Legitimization of Psychological Pain

There have been debates on whether pain can be considered strictly a physical phenomenon, or if the concept could be extended to psychological aspects. Since physical pain is legitimized in society, a potential problem on categorizing it as physical is the stigmatization of emotional or psychological pain (which could be expressed as a mental illness) due to lack of legitimization. Pain happens when nocireceptors–receptors on nerve cells in the skin and internal organs that detect damaging stimuli–signal the brain, which evaluates the threats and coordinates a protective response. For example, if for some reason somebody decides to put their hand in a bucket full of ice water, the nocireceptors in the skin will sense the extremely low temperatures and most likely, taking the hand out of the bucket might arise as a protective response.

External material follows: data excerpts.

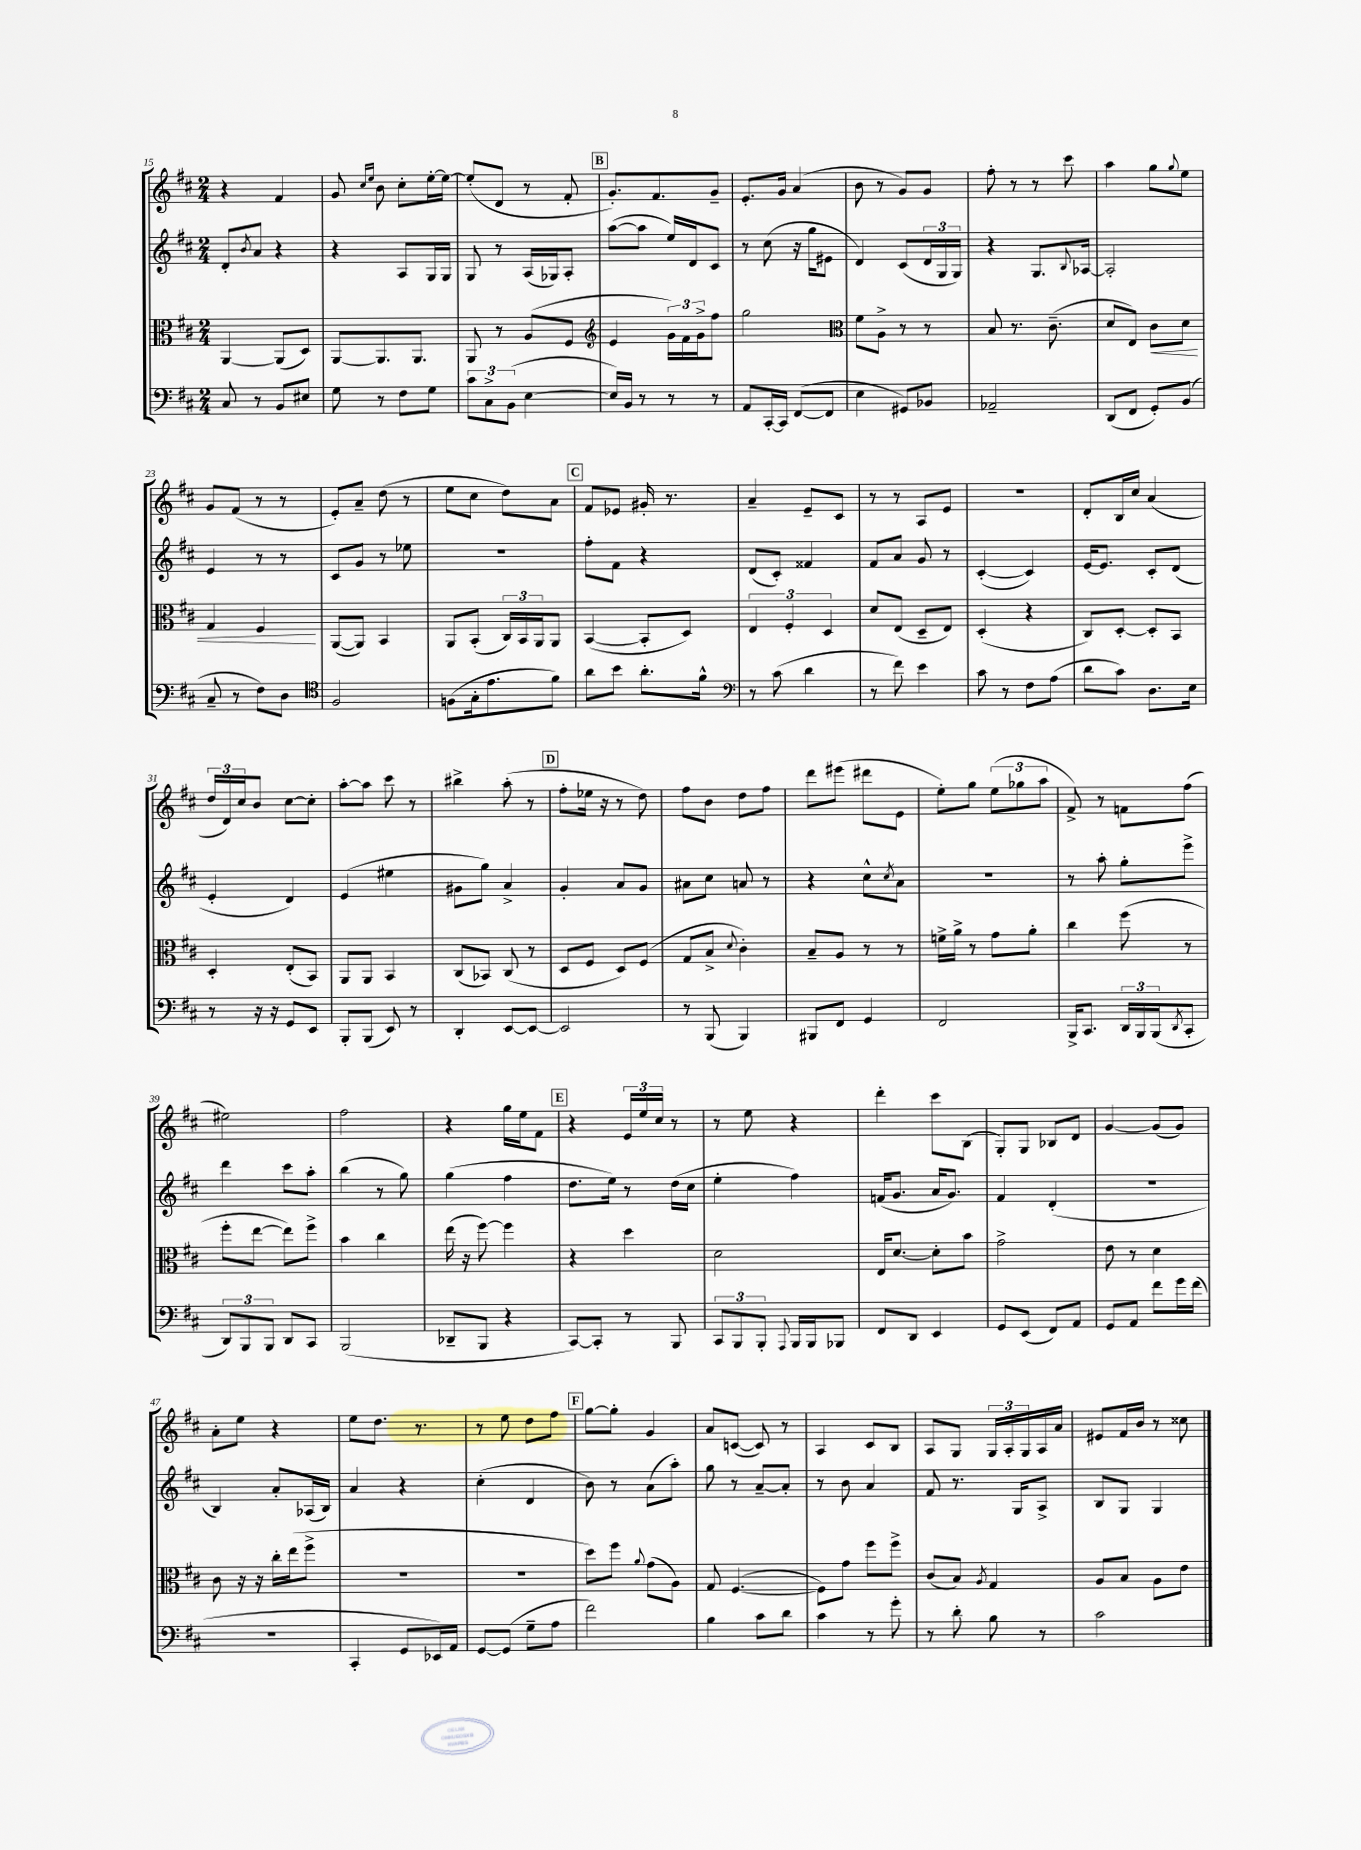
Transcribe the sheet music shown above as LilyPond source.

<<
\new StaffGroup <<
\new Staff = "s0" {
    \clef treble \key d \major \numericTimeSignature \time 2/4
    r4 fis'4 |
    g'8 \grace { cis''16 e''16 } b'8 cis''8-. e''16~-. e''16~ |
    e''8-.( d'8 r8 fis'8-. |
    \mark \markup { \box "B" } g'8.-.) fis'8. g'8-- |
    e'8.-. g'16 a'4( |
    b'8 r8 g'8) g'8 |
    fis''8-. r8 r8 cis'''8 |
    a''4 g''8 \appoggiatura { g''8 } e''8 |
    g'8 fis'8( r8 r8 |
    e'8-.) a'8-- d''8( r8 |
    e''8 cis''8 d''8) a'8 |
    \mark \markup { \box "C" } fis'8 ees'8 gis'16-. r8. |
    a'4-- e'8-- cis'8 |
    r8 r8 a8 e'8 |
    r2 |
    d'8-. b16 cis''16 a'4( |
    \tuplet 3/2 { d''16 d'16) cis''16 } b'8 cis''8~ cis''8-. |
    a''8~-. a''8 cis'''8 r8 |
    bis''4-> a''8-.( r8 |
    \mark \markup { \box "D" } fis''8-. ees''16 r16 r8 d''8) |
    fis''8 b'8 d''8 fis''8 |
    d'''8 eis'''8( dis'''8 e'8 |
    e''8-.) g''8 \tuplet 3/2 { e''8( ges''8 a''8 } |
    fis'8->) r8 f'8 fis''8( |
    eis''2) |
    fis''2 |
    r4 g''16 e''16 fis'8 |
    \mark \markup { \box "E" } r4 \tuplet 3/2 { e'16 e''16 cis''16 } r8 |
    r8 e''8 r4 |
    d'''4-. cis'''8 b8( |
    g8-.) g8 bes8 d'8 |
    g'4~ g'8( g'8) |
    a'8-. e''8 r4 |
    e''8 d''8. r8. |
    r8 e''8 d''8 fis''8 |
    \mark \markup { \box "F" } g''8~ g''8-. g'4 |
    a'8 c'8~( c'8) r8 |
    a4 cis'8 b8 |
    a8 g8 \tuplet 3/2 { g16 a16-. g16 } a16 a'16 |
    eis'8 fis'16 b'16 r8 cisis''8 \bar "|." |
}
\new Staff = "s1" {
    \clef treble \key d \major \numericTimeSignature \time 2/4
    d'8-. \acciaccatura { b'8 } a'8 r4 |
    r4 a8 g16 g16 |
    g8 r8 a16( ges16) a8-. |
    \mark \markup { \box "B" } a''8~( a''8 e''16) d'16 cis'8 |
    r8 cis''8( r16 g''16 eis'8 |
    d'4) cis'8( \tuplet 3/2 { d'16 g16 g16) } |
    r4 g8. \appoggiatura { b8 } aes16~ |
    aes2-. |
    e'4 r8 r8 |
    cis'8 g'8 r8 ees''8 |
    r2 |
    \mark \markup { \box "C" } fis''8-. fis'8 r4 |
    d'8( cis'8-.) fisis'4 |
    fis'8 a'8 g'8 r8 |
    cis'4~-.( cis'4) |
    e'16~ e'8. cis'8-. d'8( |
    e'4-. d'4) |
    e'4( eis''4 |
    gis'8 g''8) a'4-> |
    \mark \markup { \box "D" } g'4-. a'8 g'8 |
    ais'8 cis''8 a'8 r8 |
    r4 cis''8-^ \acciaccatura { cis''8 } a'8 |
    R2 |
    r8 a''8-. g''8-. e'''8-> |
    d'''4 cis'''8 a''8-. |
    b''4( r8 g''8) |
    g''4( fis''4 |
    \mark \markup { \box "E" } d''8. e''16) r8 d''16( cis''16 |
    e''4-. fis''4) |
    f'16( g'8. a'16 g'8.) |
    fis'4 d'4-.( |
    r2 |
    b4) a'8-. aes16( b16) |
    a'4 r4 |
    cis''4-.( d'4 |
    \mark \markup { \box "F" } b'8) r8 a'8( a''8-.) |
    g''8 r8 a'8~-- a'8-. |
    r8 b'8 a'4 |
    fis'8 r8. g16 a8-> |
    b8 g8 g4 \bar "|." |
}
\new Staff = "s2" {
    \clef alto \key d \major \numericTimeSignature \time 2/4
    a,4~ a,8( d8) |
    a,8~ a,8. a,8. |
    a,8 r8 a8( fis8 |
    \mark \markup { \box "B" } \clef treble e'4 \tuplet 3/2 { g'16) fis'16 g'16-> } fis''8 |
    g''2 |
    \clef alto fis'8 a8-> r8 r8 |
    b8 r8. cis'8.--( |
    d'8 e8) cis'8\< d'8 |
    g4 fis4\! |
    a,8~( a,8) b,4 |
    a,8 b,8-.( \tuplet 3/2 { cis16) b,16 a,16 } a,8 |
    \mark \markup { \box "C" } b,4~( b,8-. d8) |
    \tuplet 3/2 { e4 fis4-. d4 } |
    d'8 e8( d8-- e8) |
    d4-.( r4 |
    cis8) d8~-. d8-. b,8 |
    d4-. e8-.( b,8) |
    a,8 a,8 b,4 |
    cis8( bes,8) cis8( r8 |
    \mark \markup { \box "D" } d8 fis8 d8) fis8( |
    g8 b8-> \appoggiatura { d'8 } cis'4-.) |
    b8-- a8 r8 r8 |
    f'16-> a'16-> r8 g'8 a'8-. |
    cis''4 fis''8( r8 |
    fis''8-. e''8~ e''8) fis''8-> |
    b'4 cis''4 |
    e''16( r16 fis''8~) fis''4 |
    \mark \markup { \box "E" } r4 d''4 |
    d'2 |
    e16 d'8.~ d'8-. b'8 |
    g'2-> |
    e'8 r8 d'4 |
    cis'8 r16 r16 cis''16-. e''16( fis''8-> |
    R2 |
    r2 |
    \mark \markup { \box "F" } d''8) fis''8 \appoggiatura { a'8 } g'8( a8) |
    g8 fis4.~( |
    fis8) g'8 fis''8 fis''8-> |
    cis'8( b8) \acciaccatura { a8 } g4 |
    a8 b8 a8 e'8 \bar "|." |
}
\new Staff = "s3" {
    \clef bass \key d \major \numericTimeSignature \time 2/4
    cis8 r8 b,8 eis8 |
    g8 r8 fis8 g8 |
    \tuplet 3/2 { cis'8 cis8-> b,8( } e4~ |
    \mark \markup { \box "B" } e16) b,16 r8 r8 r8 |
    a,8 cis,16~-. cis,16 fis,8~( fis,8 |
    e4 gis,8) bes,8 |
    aes,2-- |
    d,8( fis,8 g,8-.) b,8( |
    cis8-- r8 fis8) d8 |
    \clef tenor fis2 |
    f8( g16-. e'8. fis'8) |
    \mark \markup { \box "C" } a'8 b'8 a'8.-. fis'16-^ |
    \clef bass r8 cis'8( d'4 |
    r8 fis'8) e'4 |
    cis'8 r8 fis8 a8( |
    d'8 cis'8) d8. e16 |
    r8 r16 r16 g,8 e,8 |
    b,,8-. b,,8( e,8) r8 |
    d,4-. e,8~ e,8~ |
    \mark \markup { \box "D" } e,2 |
    r8 b,,8( b,,4) |
    bis,,8 fis,8 g,4 |
    fis,2 |
    b,,16-> cis,8. \tuplet 3/2 { d,16 b,,16 b,,16( } \acciaccatura { d,8 } cis,8-. |
    \tuplet 3/2 { d,8) b,,8 b,,8 } d,8 cis,8 |
    b,,2( |
    des,8-- b,,8 r4 |
    \mark \markup { \box "E" } cis,8~) cis,8-. r8 b,,8 |
    \tuplet 3/2 { cis,8 b,,8 b,,8-. } \appoggiatura { a,,8 } b,,16 b,,16 bes,,8 |
    fis,8 d,8 e,4 |
    g,8 e,8( fis,8) a,8 |
    g,8 a,8 fis'8 g'16 fis'16( |
    R2 |
    cis,4-. g,8 ees,16) a,16 |
    g,8~ g,8( g8-- a8 |
    \mark \markup { \box "F" } fis'2) |
    b4 cis'8 d'8 |
    cis'4 r8 g'8-. |
    r8 d'8-. b8 r8 |
    cis'2 \bar "|." |
}
>>
>>
\layout { \context { \Score currentBarNumber = #15 } }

The previous  definition of pain, however, does not explain psychological or emotional pain. In a state of mind where distress, anxiety or “pain”  is experienced, there might not be a nocireceptor sending signals to the brain, and no response would arise as a mean of protection. Instead of considering it pain, the feelings are normally considered suffering or anguish. The sensory and cognitive nature of pain can’t be completely analyzed by external and objective means, making it harder to conceptualize if there is not a “wound” caused by it. Technological advances have led to the development of Computed Tomography (CT) and Magnetic Resonance Imaging (MRI), which are scanning machines capable of creating images of internal damage. However, even with the current state of technology, these tools do not directly treat the injury or illness, but identify the “wound.” Scarry (1985) used the metaphor of pain acting as a weapon (such as a knife or firearm) and as the action exerted with the weapon (stabbing, shooting). Patients have used this metaphor to describe psychological pain, alluding to physical pain even when their experiences are merely figurative. David Biro, in Is There Such a Thing as Psychological Pain? and Why It Matters (2010), explains that:

“In pain we feel as if there must be some weapon-like object (bomb, swarm of parasites, giant wave, centrifuge) that is moving toward and threatening us; that when it strikes, it will injure, possibly even destroy us; and that we must get away from it or shield ourselves at all costs. Even when there is nothing coming at us, when there is no injury, when we remain motionless, we feel the movement, the injury and the desire to run. Whatever happens that makes us feel these things—the loss of a loved one or the physical destruction of cancer—we experience pain.”

In other words, the language used to describe a non-physical pain is, ironically, physical.

Western society has placed value on objective, quantitative research and unfortunately, emotional pain cannot be quantified despite of the CT or MRI machines. At the end it boils down to a subjective view on whether the individual feels pain or not. However, new objective evidence has been mounting, broadening pain’s perception. The processing of pain in the brain is a system with multiple subsystems. The sensory center of the brain (in the somatosensory cortex) and the affective center (in the anterior cingulate and insula cortices) are disassociated, meaning that a person can sense but not feel pain (Grahek, 2007). Patients with pain asymbolia, a condition in which pain is experienced without unpleasantness,  has an underlying mechanism in which a lesion has occurred in the affective center, or the connections to those centers are damaged. For example, patients might sense burning acid on their fingers, but they could laugh about it instead of screaming. In this case, the nocireceptor signal is registered in the somatosensory cortex so they could sense pain, but because the signal is not processed by the anterior cingulate cortex they couldn’t feel the it.

Thinking about pain in relation to mental illness, by not recognizing emotional pain as a legitimate form we are contributing to the structure in which physical pain gets more empathy than emotional. Therefore, mental illnesses get more stigmatized and the process of experiencing pain becomes more isolating. It also becomes a problem for people who suffer of migraine or lower back pain who are in the middle of a spectrum of “real” and “mental” pain. While for them it feels physical (it has a specific location on the body), before the introduction of pain specialists, it was normally approached with skepticism and normally associated with distress or anxiety. By adopting a broader view of pain and by paying attention to the language the patients use, the way doctors approach treatment could be improved. Although this would go against the scientific view of collecting objective data, it could potentially lead to new findings about the relationship between more abstract feelings such as grief, and more physical structures such as the anterior cingular cortex.

References

Bailey, John. “Physical vs Emotional Pain.” Physical vs Emotional Pain. N.p., n.d. Web. 26 Feb. 2016.

Biro, David. “Is There Such a Thing as Psychological Pain? and Why It Matters.” Culture, Medicine and Psychiatry. Springer US, n.d. Web. 26 Feb. 2016.

Grahek N. Feeling Pain and Being in Pain. Cambridge, MA: MIT Press; 2007.

“Pain Asymbolia.” Wikipedia. Wikimedia Foundation, n.d. Web. 26 Feb. 2016.

Scarry E. The Body in Pain: The Making and Unmaking of the World. New York: Oxford; 1985.

Winch, Guy. “5 Ways Emotional Pain Is Worse Than Physical Pain.” Psychology Today. N.p., 20 July 2014. Web. 26 Feb. 2016.